Unanimous Verdict - Update

UNANIMOUS VERDICT

Of all the legal principles relevant in a criminal case, the right to trial by jury is one of the most recognized. The right to a jury trial is grounded in the Sixth Amendment to the United States Constitution as incorporated against the States by way of the Fourteenth Amendment.

While it is generally believed that in a criminal jury trial the right to a jury trial comes with the right to a unanimous verdict, that was not the case in every State until this year. Prior to the U.S. Supreme Court’s opinion in Ramos v. Louisiana[1] in January, 2023, two States, Louisiana and Oregon, incarcerated individuals convicted of a serious felony with a 10 – 2 majority guilty verdict[2]. In Ramos, the Court held that the Sixth Amendment right to a jury trial—as incorporated against the States by way of the Fourteenth Amendment—requires a unanimous verdict to convict a defendant of a serious offense.

While Ramos assisted a number of defendants whose cases were still actively on appeal, Ramos left unanswered the follow up question of whether Ramos would be applied retroactively to those defendants convicted in Louisiana and Oregon with a 10 – 2 verdict whose appeal process was complete. That answer came in Edwards v. Vannoy[3], and in a 6 -3 vote, the majority opinion written by Justice Kavanaugh held: "The question in this case is whether the new rule of criminal procedure announced in Ramos applies retroactively to overturn final convictions on federal collateral review. Under this court's retroactive application precedents, the answer is no."

In deciding Edwards, the Court looked to its opinion in Teague v. Lane[4] which held that only two classes of decisions are retroactive on collateral review: new substantive rules, for example a rule that particular conduct cannot constitutionally be criminalized, and new procedural rules that constitute a “watershed” rule of criminal procedure. Justice Kavanaugh, reviewing the Court’s historic and landmark decisions since in Mapp, Miranda, Duncan, Crawford, and Batson, and noting that retroactive application was not applied in those cases by the Court, reasoned that if none of these new rules applied retroactively, then how can any. Justice Kavanaugh’s answer to this questions was “none.” Therefore, as Justice Kagan wrote for the dissent in Edwards, “The result of today's ruling is easily stated, Ramos will not apply retroactively, meaning that a prisoner whose appeals ran out before the decision can receive no aid from the change in law it made. So Thedrick Edwards, unlike Evangelisto Ramos, will serve the rest of his life in prison based on a 10-to-2 jury verdict."

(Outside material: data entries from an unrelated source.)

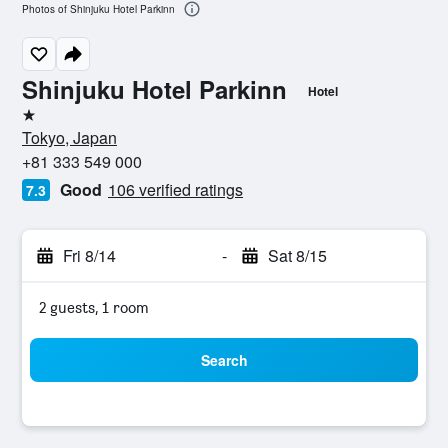
Photos of Shinjuku Hotel Parkinn
Shinjuku Hotel Parkinn
Hotel
1 star
Tokyo, Japan
+81 333 549 000
Good
106 verified ratings
7.3
Fri 8/14
-
Sat 8/15
2 guests, 1 room
Search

In Oregon since Ramos, Oregon’s Supreme Court addressed the retroactivity issue created by Edwards. In Watkins v. Ackley, that Court ruled that Ramos would be applied retroactively in Oregon.

In Louisiana since Ramos, defendants who had exhausted their appeals prior to Ramos will serve their sentences. Although in 2018, Louisiana voters prohibited non unanimous verdicts for crimes committed after Jan. 1, 2019. The vote followed a Pulitzer Prize-winning series of stories in The Advocate analyzing the law’s racist origins and the racial disparities in verdicts. Nonetheless, Louisiana has not provided relief for the many defendant’s still sentences imposed after a conviction based on a 10 – 2 verdict.

 

[1] Opinion No. 5924, (2023)

[2] In 2018, Louisiana voters prohibited non unanimous verdicts for crimes committed after Jan. 1, 2019. The vote followed a Pulitzer Prize-winning series of stories in The Advocate analyzing the law’s racist origins and the racial disparities in verdicts.